How an enterprise gets its data agent-ready in 90 days
There’s no need to unify everything. The job is to unify the data behind one decision and put an agent on that. Here’s the sequence ASI builds with, and it’s deliberately narrow.
- Audit the current state for one workflow, not the whole company. Pick a single high-frequency decision, then map every system that feeds it. Where does the data live, who owns it, how often is it wrong. This is the process-documentation work the Stanford telecom executive called the hard part. Most of the value is in finally seeing it written down.
- Name the decision and the number it moves. Not “improve operations.” Something like “approve or decline a supplier invoice” or “price a listing.” Attach the metric that decision controls. Without a named number, there’s no way to measure whether an agent helped, and the enterprise ends up in the 72% of Australian businesses reporting no ROI.
- Measure decision latency before any AI gets touched. How long does that decision take today, start to finish, including the time spent reconciling conflicting data. This is the baseline. Without it, “faster” is a feeling, not a result, and the lift never gets proven.
- Unify the source of truth for that one decision. Build the clean, integrated, governed data layer behind that single workflow. No AI in this step. This is pure infrastructure, the warehouse or lakehouse work, and it’s where the winners spend. Databricks’ Virgin Australia case shows what a real foundation returns: 44% fewer mishandled bags, 75% more real-time data availability, 90% faster model deployment. The agents came after.

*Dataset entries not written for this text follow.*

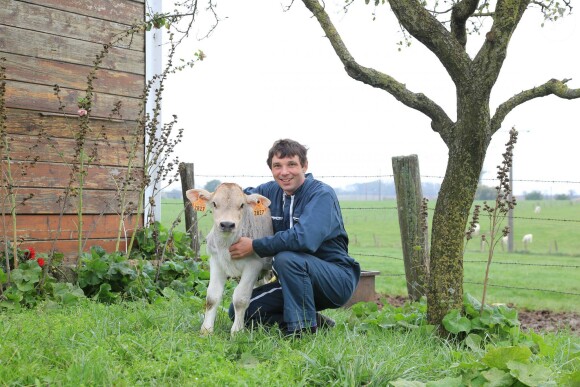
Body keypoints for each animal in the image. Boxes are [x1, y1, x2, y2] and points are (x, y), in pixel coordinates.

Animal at [187, 183, 276, 334]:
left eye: (242, 205)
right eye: (214, 203)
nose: (227, 224)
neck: (226, 246)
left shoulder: (253, 265)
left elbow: (240, 298)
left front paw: (237, 331)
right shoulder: (216, 261)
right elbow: (212, 296)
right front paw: (206, 330)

- Only now put an agent on it, read-only first. Let it observe and recommend before it acts. Watch it on the clean data for real decisions. When its reasoning holds up, give it the authority to act with human approval on each move. Then measure latency again against the step-three baseline. That delta is the only proof that counts. Stanford found escalation models, where AI handles 80% or more autonomously and humans review exceptions, delivered 71% median productivity gains versus 30% for approval-only models, so the read-only-then-escalate path isn’t just safer, it pays more.
Five steps, one decision, 90 days. The point isn’t to boil the ocean. It’s to prove the foundation-first sequence on something small enough to ship and important enough to matter.

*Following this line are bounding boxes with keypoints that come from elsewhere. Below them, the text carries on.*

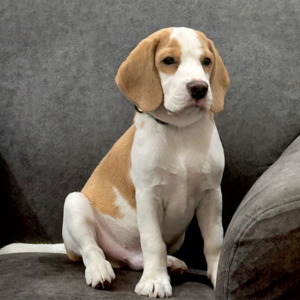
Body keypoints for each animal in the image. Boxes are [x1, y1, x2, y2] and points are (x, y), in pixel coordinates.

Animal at [0, 27, 230, 298]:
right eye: (168, 61)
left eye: (206, 61)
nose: (199, 88)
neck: (180, 131)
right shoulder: (148, 196)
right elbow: (153, 242)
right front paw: (155, 280)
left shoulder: (212, 195)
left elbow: (214, 241)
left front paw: (218, 275)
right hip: (75, 204)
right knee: (92, 250)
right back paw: (100, 270)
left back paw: (171, 264)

The window for buying the model and skipping the foundation is closing
The gap is widening on a clock. BCG’s scaling segment jumped from 22% to 35% in a single year while 60% of companies captured no material value at all. Every quarter that split compounds, because the companies on the right side of it are building a data advantage that gets harder to catch.
That’s the competitive stakes in plain terms. The advantage isn’t the agent. Any competitor can buy the same model. The advantage is the clean, unified foundation the agent runs on, and that takes time to build. Trinity’s chief data officer was candid that the migration took close to a year, and another six to eight months to shore everything up. The firms starting now will own a foundation the laggards can’t buy their way out of later. Inaction isn’t holding steady. It’s falling behind a moving line.
Here’s how ASI takes the risk out of getting started, and how every operator should think about it too. The enterprise approves every move the agent makes. It runs read-only first, observing and recommending before it has any authority to act. Every action sits behind a full audit log, so the business can see exactly what it did and why. And no AI spend happens until the data foundation is built, which means nobody is ever paying for a model to run on a stack that guarantees no return. The order of operations is the risk reduction. Data foundation, then read-only agent, then approved action, then measured lift.
The agents were never the problem. ASI builds the layer underneath them first.